• _Task to carry out_: In the open letter on the Electoral College below, why does the writer say that putting Florida on Trump's list "projects panic"? Answer in one to three sentences.

What “should not happen” is precisely what President-elect Trump has done: misstate facts and attack free speech. As the tape proves, the cast of Hamilton did not “harass” Mr. Pence. Nor was it “rude” him. To the contrary. Brandon Dixon urged audience restraint as he read the remarks. The only apology should come from Mr. Trump — for his twitter assault on the First Amendment.

As I said in my first Open-Letter to the President-elect: “We watch and wait for any sign of disquieting conduct matching the words that helped propel you into office. When you err, we will speak.”

The battle is joined.

OPEN LETTER #2 TO PRESIDENT-ELECT TRUMP: YOUR ELECTORAL COLLEGE RANT

Dear President-elect Trump,

Well, that was quick. Within 24 hours of my first open letter pledging to hold you accountable for missteps, you fired up another twitter storm. Your topic was the Electoral College. It’s easy to see why.

Hillary Clinton’s popular win by more than 1 million votes makes you only the fourth president in history to gain an Electoral College victory without support from at least a plurality of the people you will govern. In fact, tiny popular vote margins in three key states tipped the Electoral College balance in your favor: Michigan (12,000 out of almost 5 million votes cast), Wisconsin (27,000 out of 3 million), and Pennsylvania (68,000 out of 6 million).

I’m not a conspiracy theorist, but did you see the tweet from John Dean, former White House counsel to President Nixon?

“What happens when we discover that the Russians rigged just enough votes in Wisconsin, Ohio, North Carolina and Pennsylvania for Trump?” he wrote.

Don’t Believe Everything Newt Tells You

Now you’re turning to the Electoral College for help. But four years ago, you despised it.

On November 6, 2012, you tweeted: “The electoral college is a disaster for a democracy.”

Back then, you thought President Obama would lose the popular vote, but win in the Electoral College. You called for “a march on Washington” to “stop this travesty.” In tweets that you have since deleted, you even urged a “revolution.”

Now you need the Electoral College to override the popular vote that you lost decisively. Throughout the media, critics are asking, “Is it time to eliminate the Electoral College?

At 5:30 am on November 15, 2016, you provided your new answer, starting with this: “If the election were based on total popular vote I would have campaigned in N.Y. Florida and California and won even bigger and more easily.”

Including Florida on that list projects panic. You spent more time there than in almost any other state. As for New York, it defies credulity to suggest that fellow New Yorkers don’t know you by now.

With respect to California, former House Speaker Newt Gingrich told CBS News’ John Dickerson that you would have picked up “at least 2 million votes,” if you’d campaigned there. No evidence supports that claim. Even so, it doesn’t answer the overriding point that yours is only the fourth election in American history where the popular and electoral vote diverged. (The others were George W. Bush in 2000, Benjamin Harrison in 1888, and Rutherford B. Hayes in 1876.)

But there’s a bigger trap in Speaker Gingrich’s argument that you have now echoed in a tweet. It reinforces the budding false narrative that you have a popular mandate. For the reasons explained in my first letter, you don’t.

Don’t Believe Everything You Read

Your second tweet at 5:30 am on November 15 was: “The Electoral College is actually genius in that it brings all states, including the smaller ones, into play. Campaigning is much different!”

• _Material_:
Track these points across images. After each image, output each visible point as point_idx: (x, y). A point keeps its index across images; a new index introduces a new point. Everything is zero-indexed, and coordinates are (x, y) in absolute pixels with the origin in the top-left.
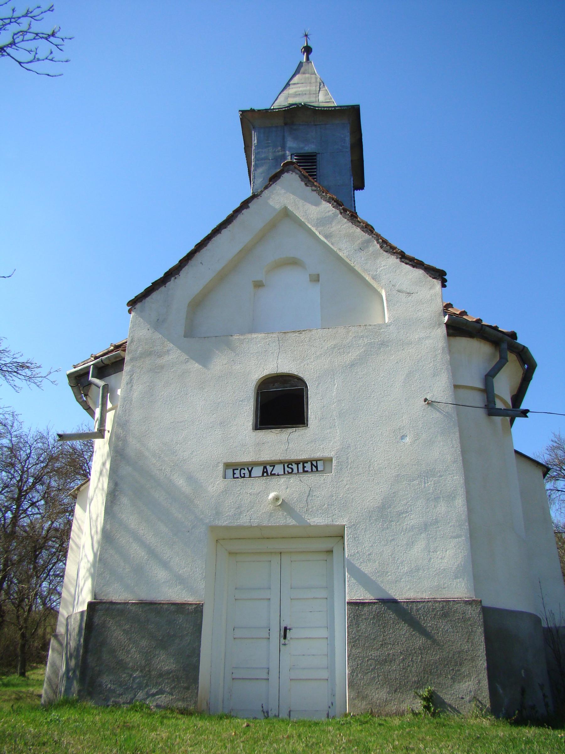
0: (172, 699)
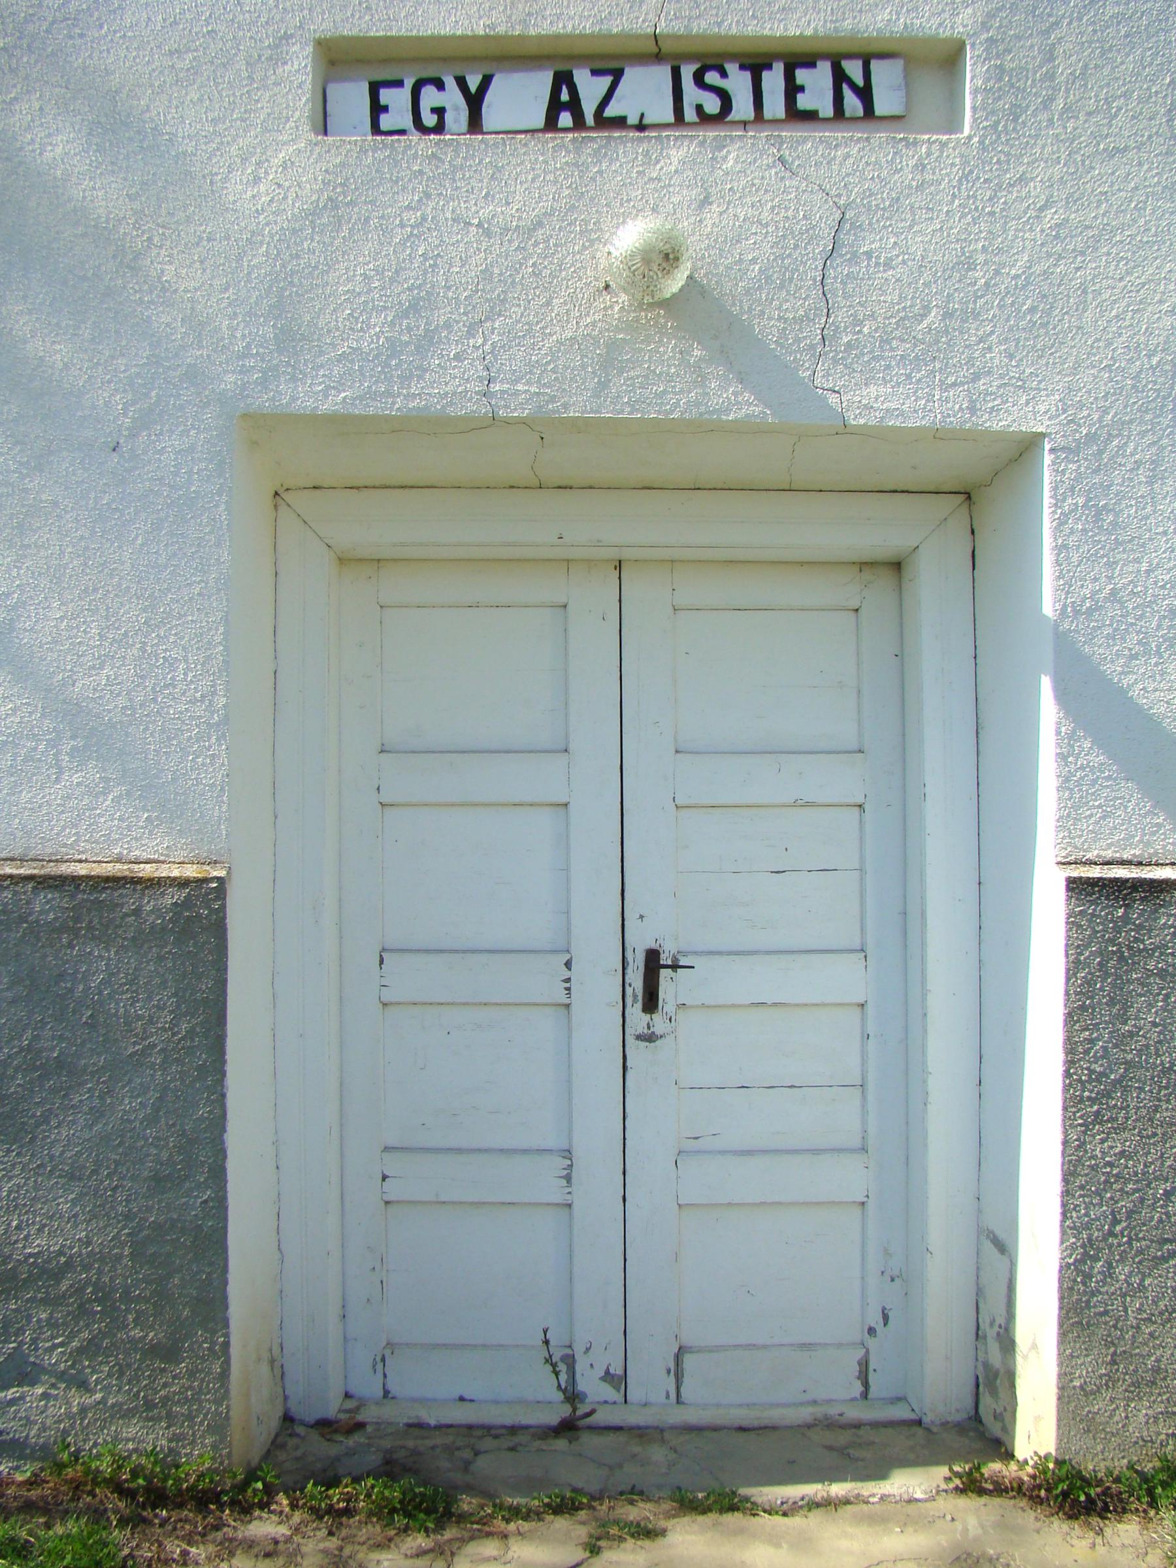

• _Solution below_: Trump had already spent more time in Florida than in almost any other state. Naming it as a place he would have campaigned under a popular-vote system therefore makes little sense.